By training the model on a larger dataset, it can learn to associate specific words with different topics and identify the dominant topics in a given text. The visualization helps us explore how different words are distributed and clustered based on their meaning and relevance to various topics.
code
import torch
import torch.nn as nn
from pythainlp.tokenize import word_tokenize
from pythainlp.corpus.common import thai_stopwords
from sklearn.manifold import TSNE
import matplotlib.pyplot as plt
import matplotlib as mpl
# Sample Thai healthcare paragraph
paragraph = """ มะเร็งเป็นกลุ่มของโรคที่ซับซ้อนและน่ากลัวที่สามารถกระทำต่อส่วนใดๆ ของร่างกาย โรคนี้เกิดขึ้นเมื่อเซลล์ปกติมีการเกิดการกลายพันธุ์ทางพันธุกรรม นำไปสู่การเจริญเติบโตและแบ่งเบาของเซลล์ที่ไม่ควบคุม การเจริญเติบโตที่ไม่ควบคุมนี้ทำให้เกิดก้อนหรือเนื้องอก ซึ่งอาจแพร่กระจายไปสู่เนื้อเยื่อรอบข้างและอาจกระทำการกระจายไปยังส่วนอื่นของร่างกายผ่านกระบวนการขยายอาการที่เรียกว่า การมีลัทธิ์"""
# Get the list of Thai stopwords
stopwords = thai_stopwords()
# Tokenize the paragraph into words
words = word_tokenize(paragraph)
# Remove stopwords from the paragraph
filtered_words = [word for word in words if word not in stopwords]
# Tokenize the filtered paragraph into words
tokens = word_tokenize(" ".join(filtered_words))
# Create a vocabulary and mapping for the tokens
vocab = {word: idx for idx, word in enumerate(set(tokens))} # Use set() to get unique tokens
num_vocab = len(vocab)
# Convert words to indices in the paragraph
paragraph_indices = torch.tensor([vocab[word] for word in tokens], dtype=torch.long)
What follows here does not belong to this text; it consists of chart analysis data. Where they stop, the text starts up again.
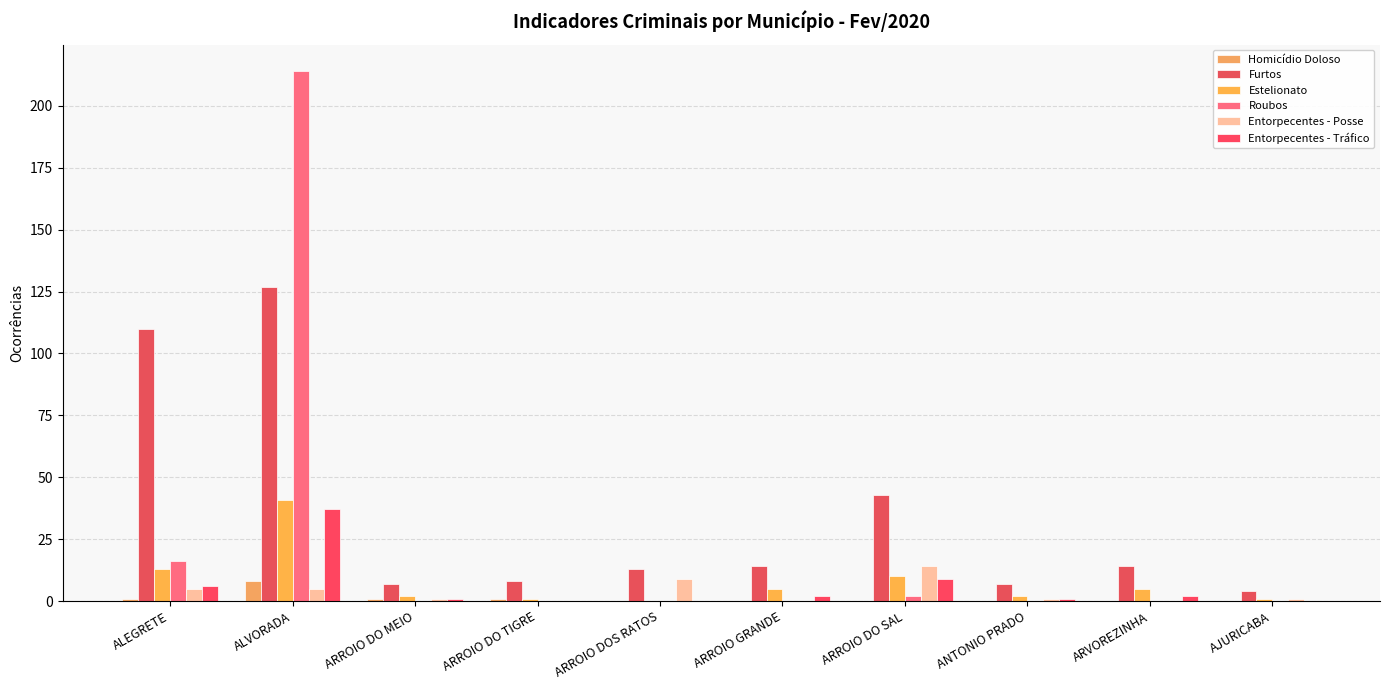

The value of Entorpecentes - Tráfico at ALVORADA is 66. True or false?

False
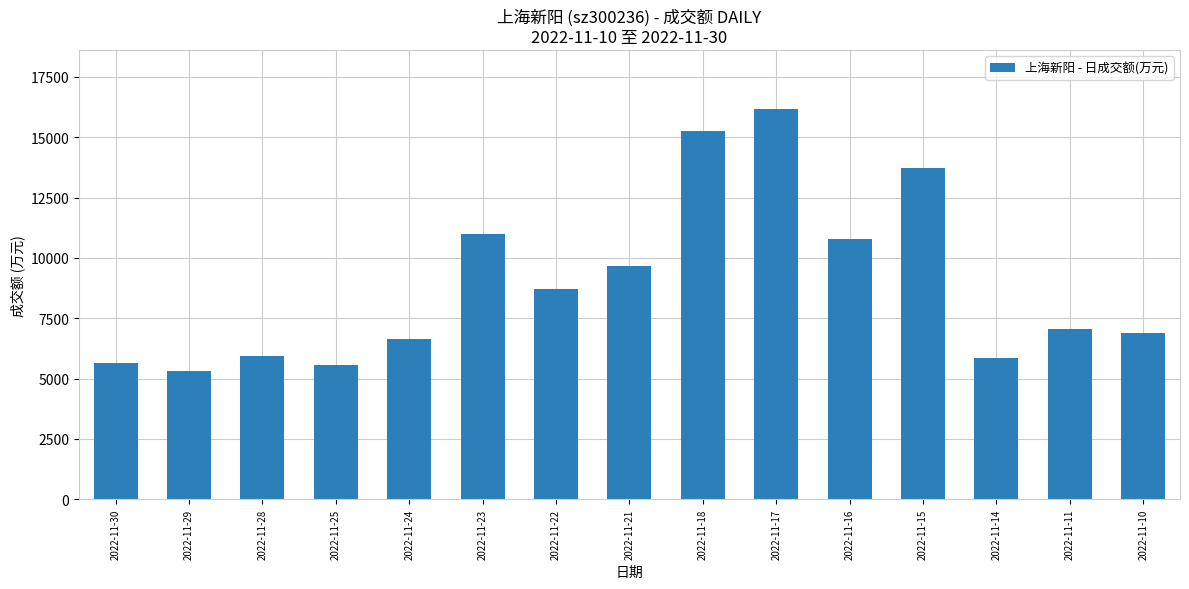

What is the greatest value displayed?

16179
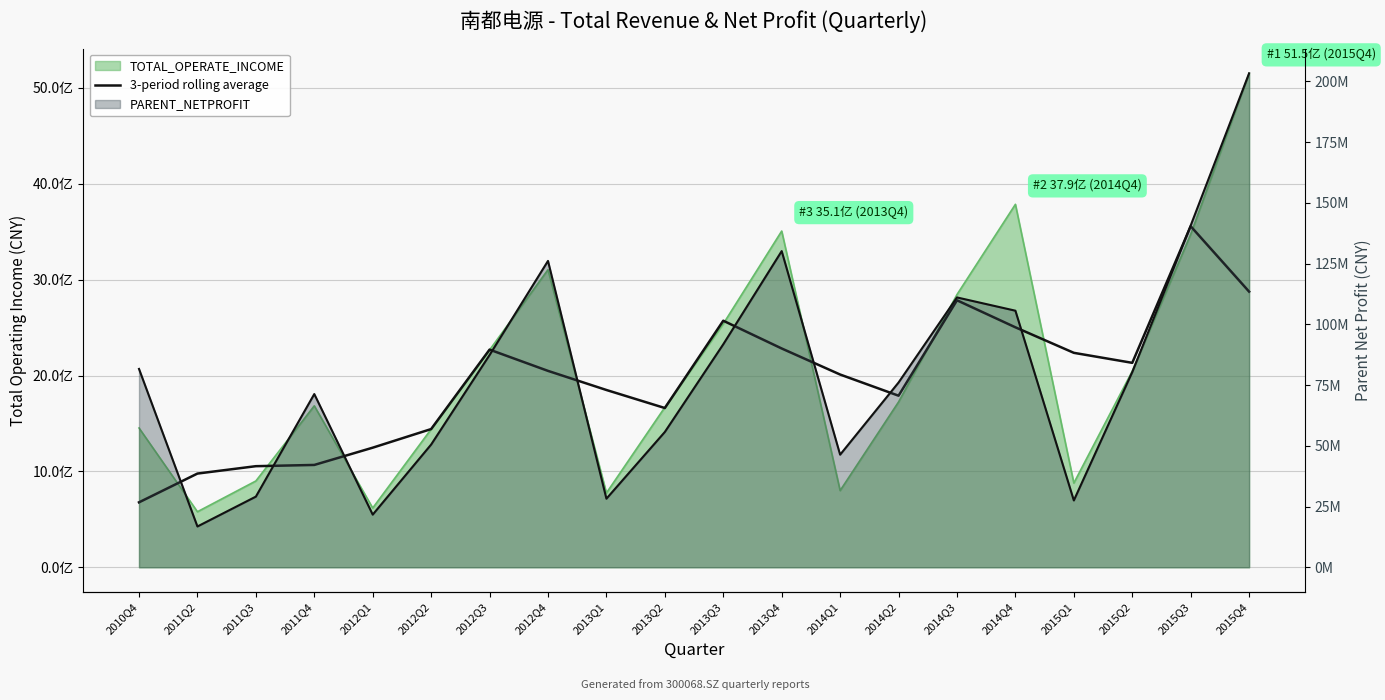

Reading left to right, what are all the values shown in this chart?

2010Q4=677533506.3	2011Q2=977642938.4	2011Q3=1054688335.6	2011Q4=1067610436.2	2012Q1=1247676910.7	2012Q2=1441918708.4	2012Q3=2270639177.2	2012Q4=2048886128.7	2013Q1=1849497327.1	2013Q2=1661305483.3	2013Q3=2572058423.2	2013Q4=2282479777.2	2014Q1=2010766641.6	2014Q2=1789936883.4	2014Q3=2785363500.5	2014Q4=2503339681.8	2015Q1=2237135864.4	2015Q2=2132714116.5	2015Q3=3557549879.9	2015Q4=2875407657.7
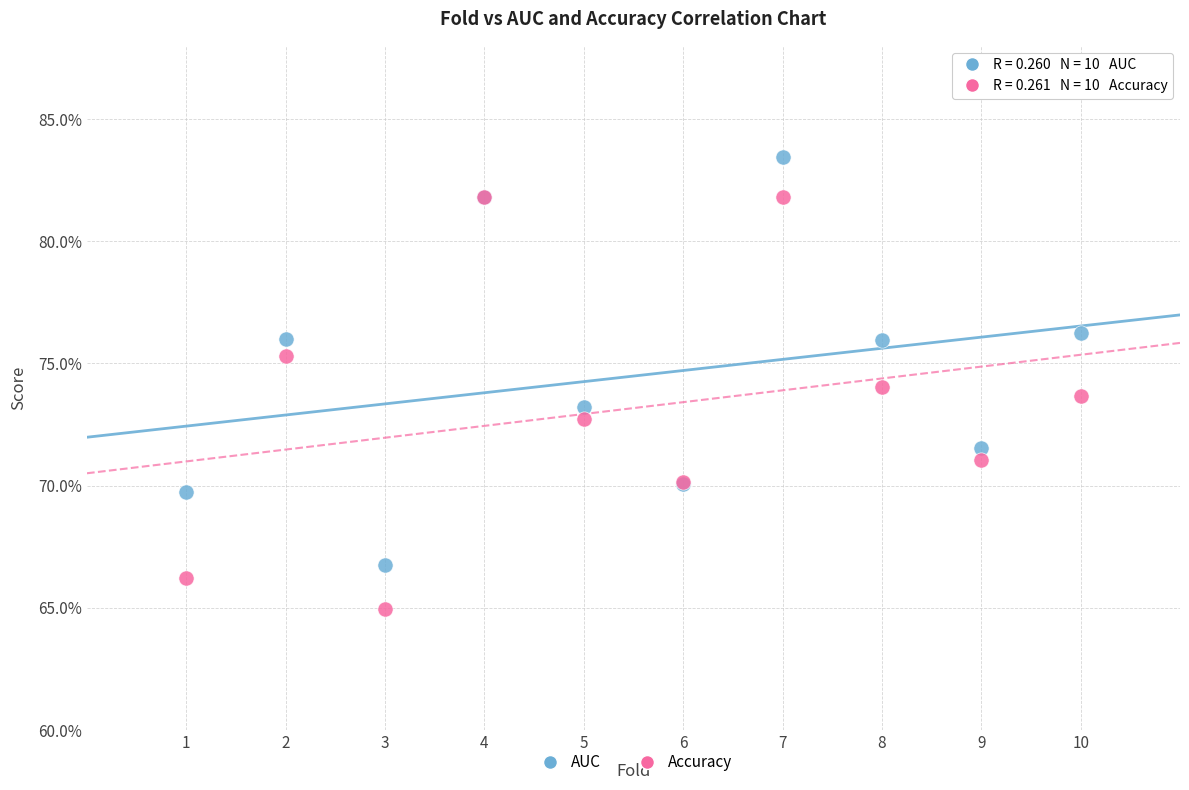

What are all the series names shown in the legend?

AUC, Accuracy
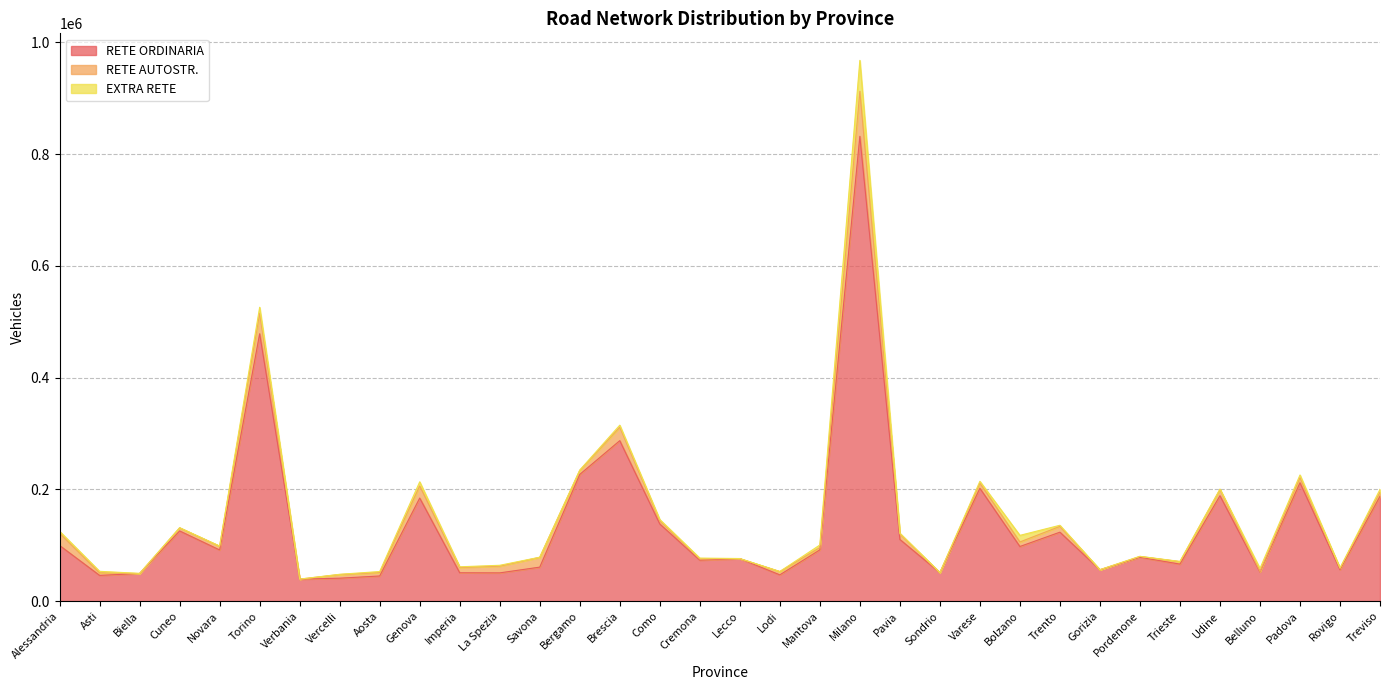

At which category does EXTRA RETE reach its first local valley?

Biella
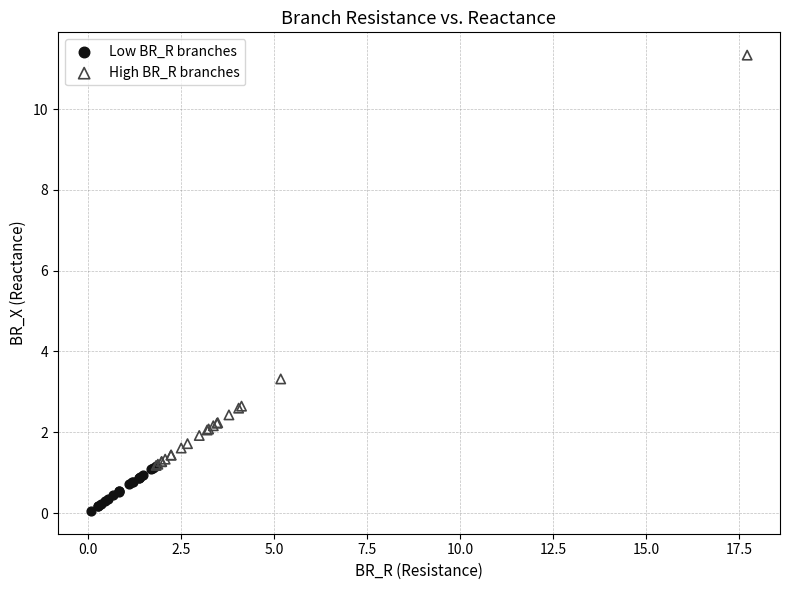

Which series has the widest spread of Y values?

High BR_R branches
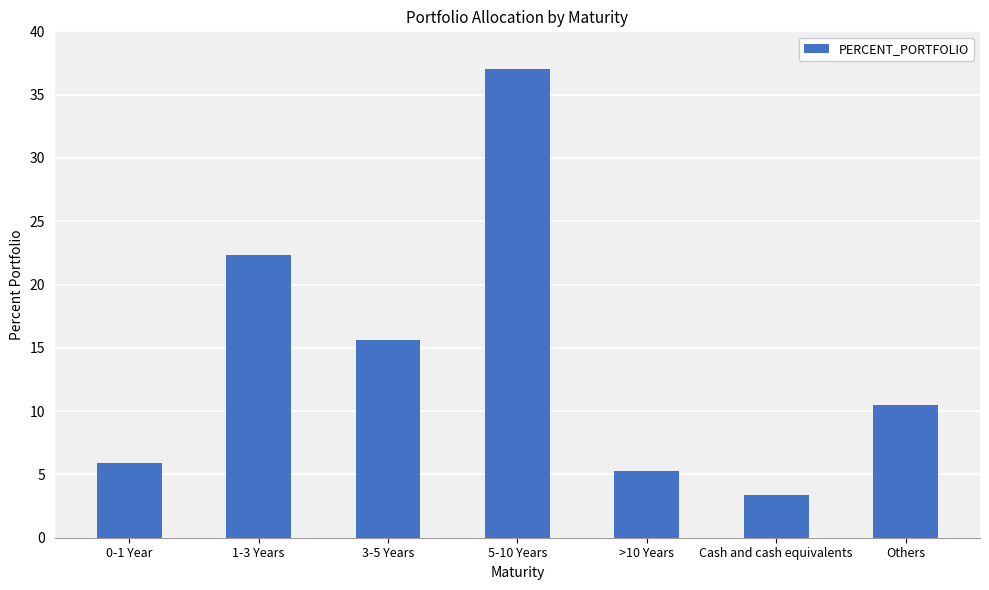

What is the label of the 6th bar from the left?

Cash and cash equivalents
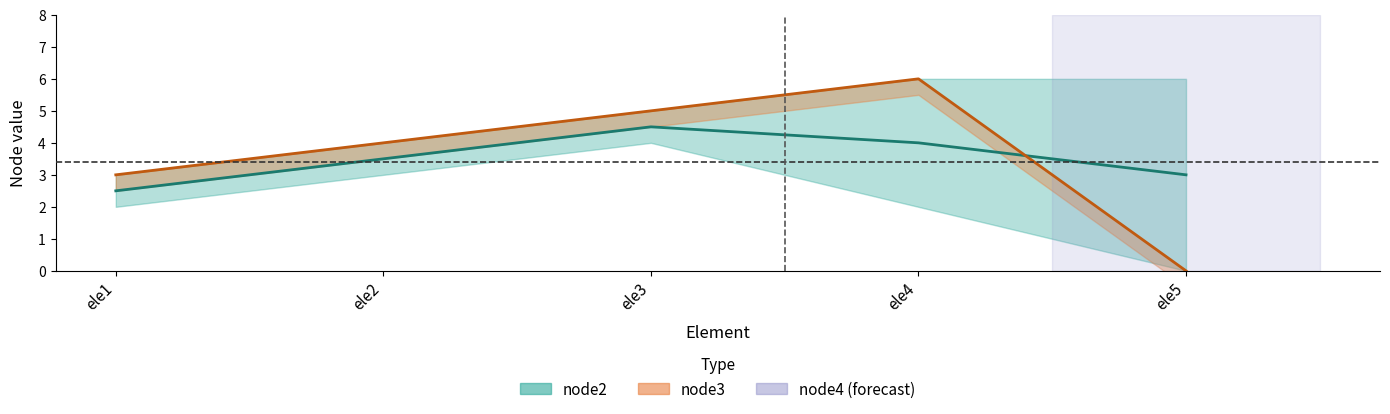

Is it true that node3 equals 4.0 at ele2?

True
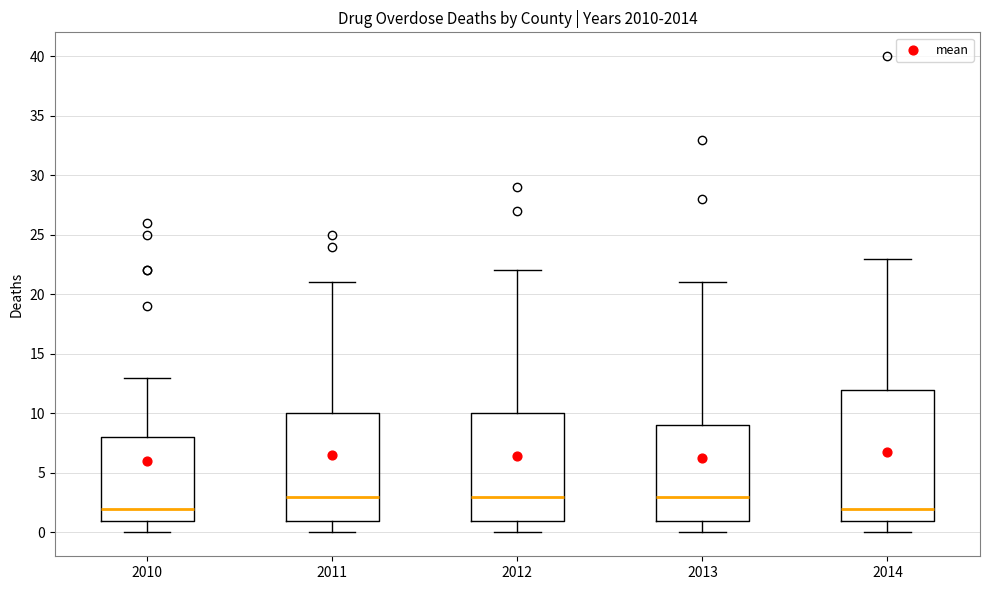

Which box is the tallest, from its lower edge to its upper edge?

2014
# Define the attention-based topic model
class AttentionTopicModel(nn.Module):
def __init__(self, vocab_size, embed_dim, hidden_dim, num_topics):
super(AttentionTopicModel, self).__init__()
self.embeddings = nn.Embedding(vocab_size, embed_dim)
self.lstm = nn.LSTM(embed_dim, hidden_dim, batch_first=True)
self.attention = nn.Linear(hidden_dim, num_topics)
self.softmax = nn.Softmax(dim=1)
def forward(self, x):
embedded = self.embeddings(x)
lstm_out, _ = self.lstm(embedded)
attention_scores = self.attention(lstm_out[:, -1, :])
attention_probs = self.softmax(attention_scores)
return attention_probs
# Rest of the code remains unchanged
# Hyperparameters
embedding_dim = 300
hidden_dim = 64
num_topics = 5
# Create the model
model = AttentionTopicModel(num_vocab, embedding_dim, hidden_dim, num_topics)
# Sample input to the model
input_paragraph = paragraph_indices.unsqueeze(0) # Add batch dimension
# Get the attention-based topic probabilities for the input paragraph
topic_probs = model(input_paragraph)
print("Input Paragraph:", paragraph)
print("Topic Probabilities:", topic_probs)
# Print the top words associated with each topic
top_words_per_topic = torch.argsort(topic_probs, descending=True, axis=1)[:, :5]
for i, topic_words in enumerate(top_words_per_topic):
print(f"Topic {i+1}:")
for word_idx in topic_words:
print(tokens[word_idx.item()], end=" ")
print("\n")
Result (As I have used the paragraph regarding cancer and the topic modeling has also predicted as cancer as well. )
Notes : The code need to be designed better regarding the huge amount of data.